BEGIN Source extract

2000s >> 2008 >> no-1251-november-2008

Pathfinders: Crisis? Which Crisis?

 A recent EU study headed by a Deutsche bank economist reveals that global economic loss through deforestation is vastly greater than economic loss through the current crisis in the world’s banks (Nature loss ‘dwarfs bank crisis’, BBC Online, 10 October). The study puts the estimated annual loss at between 2 and $5 trillion.

 Graphs of consumption or growth trends almost all follow a hockey-stick trend, largely flat for a thousand years until 1900 and thereafter rising rapidly to nearly vertical today. These trends include consumption of water, paper, rainforest, ozone, fisheries, and increases of motor car production, population, CO2 and global temperature, and species extinction. Not surprisingly, the trend for GDP follows the same pattern.

This is capitalism’s normal modus operandi, regardless of banking crises. This relentless consumer-driven growth goes on year in year out, without respite, and the trends climb higher and higher with no end in sight. The world is burning itself out in an apparently unstoppable quest for economic growth, and nobody seems able to do anything about it.

 Scientists can only do so much by reporting the facts. For instance, they can show that the Earth can sustainably support just 200 million people in a North American lifestyle, a figure which is not even large to account for North America’s present population. In answer to the much-loved argument that growth is the only way to lift the poor out of poverty, they can point to the fact that, during the 1990’s, the poor’s share of this growth was just 0.6 percent. According to this argument, for the poor to be even marginally better off, the rich have to become stupendously richer, so that “to get the poorest onto an income of just $3 per day would require an impossible 15 planets’ worth of biocapacity” (New Scientist, 18 October).

END Source extract
BEGIN Extracted records

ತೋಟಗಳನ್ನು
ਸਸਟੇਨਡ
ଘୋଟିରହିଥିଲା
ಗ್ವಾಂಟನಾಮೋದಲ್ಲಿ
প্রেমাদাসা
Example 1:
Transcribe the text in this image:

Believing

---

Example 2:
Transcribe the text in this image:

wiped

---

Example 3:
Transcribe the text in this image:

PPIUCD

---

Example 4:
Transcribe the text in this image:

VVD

END Extracted records
BEGIN Extracted records

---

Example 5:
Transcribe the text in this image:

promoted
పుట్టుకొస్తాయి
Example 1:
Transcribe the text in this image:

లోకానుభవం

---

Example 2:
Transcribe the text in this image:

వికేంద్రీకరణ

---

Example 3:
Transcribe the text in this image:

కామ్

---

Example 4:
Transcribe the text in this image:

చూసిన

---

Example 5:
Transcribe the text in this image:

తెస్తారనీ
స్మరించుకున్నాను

END Extracted records
BEGIN Extracted records

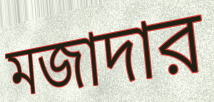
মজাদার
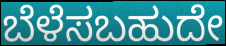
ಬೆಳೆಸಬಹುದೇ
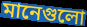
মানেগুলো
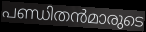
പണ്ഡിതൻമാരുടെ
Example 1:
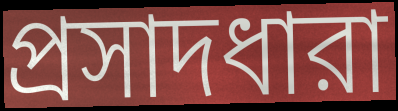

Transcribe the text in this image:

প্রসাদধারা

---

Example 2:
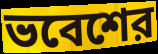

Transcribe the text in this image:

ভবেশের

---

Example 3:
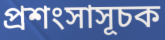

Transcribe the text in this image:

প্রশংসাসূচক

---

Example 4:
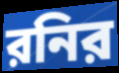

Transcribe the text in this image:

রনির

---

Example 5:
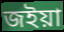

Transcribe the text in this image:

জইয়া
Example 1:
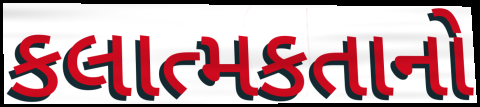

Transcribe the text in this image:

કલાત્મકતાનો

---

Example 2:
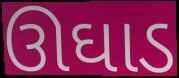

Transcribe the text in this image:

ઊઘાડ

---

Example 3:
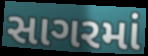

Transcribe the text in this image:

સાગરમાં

END Extracted records

*Problem*
Write the next part of the article on economic growth and the environment, starting after its last sentence.

*Exercise answer*
 Governments of course are very good at ignoring facts they don’t like. One scientist, Tim Jackson, professor of sustainable development at Surrey University, was accused by a UK treasury official of ‘wanting to go back and live in caves’. Herman Daly, formerly senior economist for the World Bank, describes how the first draft of its 1992 World Development Report contained a diagram showing the economy as a simple rectangle, with an arrow going into it, labelled ‘inputs’ and another coming out labelled ‘outputs’. When he pointed out that this implied that the inputs (resources etc) appeared to be coming from nowhere and the outputs (including waste) going nowhere, thus suggesting that the environment had infinite productive and absorptive capacities, the diagram was simply removed altogether from the draft. He remarks dryly that ‘mainstream economists are mostly concerned with the [economic] organism’s circulatory system … while tending to ignore its digestive system.” (New Scientist, ibid).

 The problem is that when scientists, for all the right reasons, try to get political, they don’t seem to realise that they are in serious danger of reinventing wheels and using them to cycle over old ground. Worryingly, they show under-informed prejudices that any socialist can hear any night down their local boozer, to wit, that a global revolution against capitalism is utterly out of the question, and that even if it wasn’t, it would be utterly undesirable.
 Here’s Susan George on wealth ownership: “Must we organise world revolution … to save Earth? Is there a single point of attack? If so, tell me the name of the tsar… Nor would anyone welcome the political systems that shrouded those vast areas where revolution did occur. Somehow… we need a third way between red-in-tooth-and-claw capitalism and a worldwide uprising as unlikely as it is utopian.” Showing a similar knee-jerk horror of what he imagines socialism to be, Yale environmentalist Gus Speth: “I’m not advocating state socialism, but I am advocating a non-socialist alternative to today’s capitalism”, while Daly maintains that “shifting from growth to development doesn’t have to mean freezing in the dark under communist tyranny.” (New Scientist, ibid).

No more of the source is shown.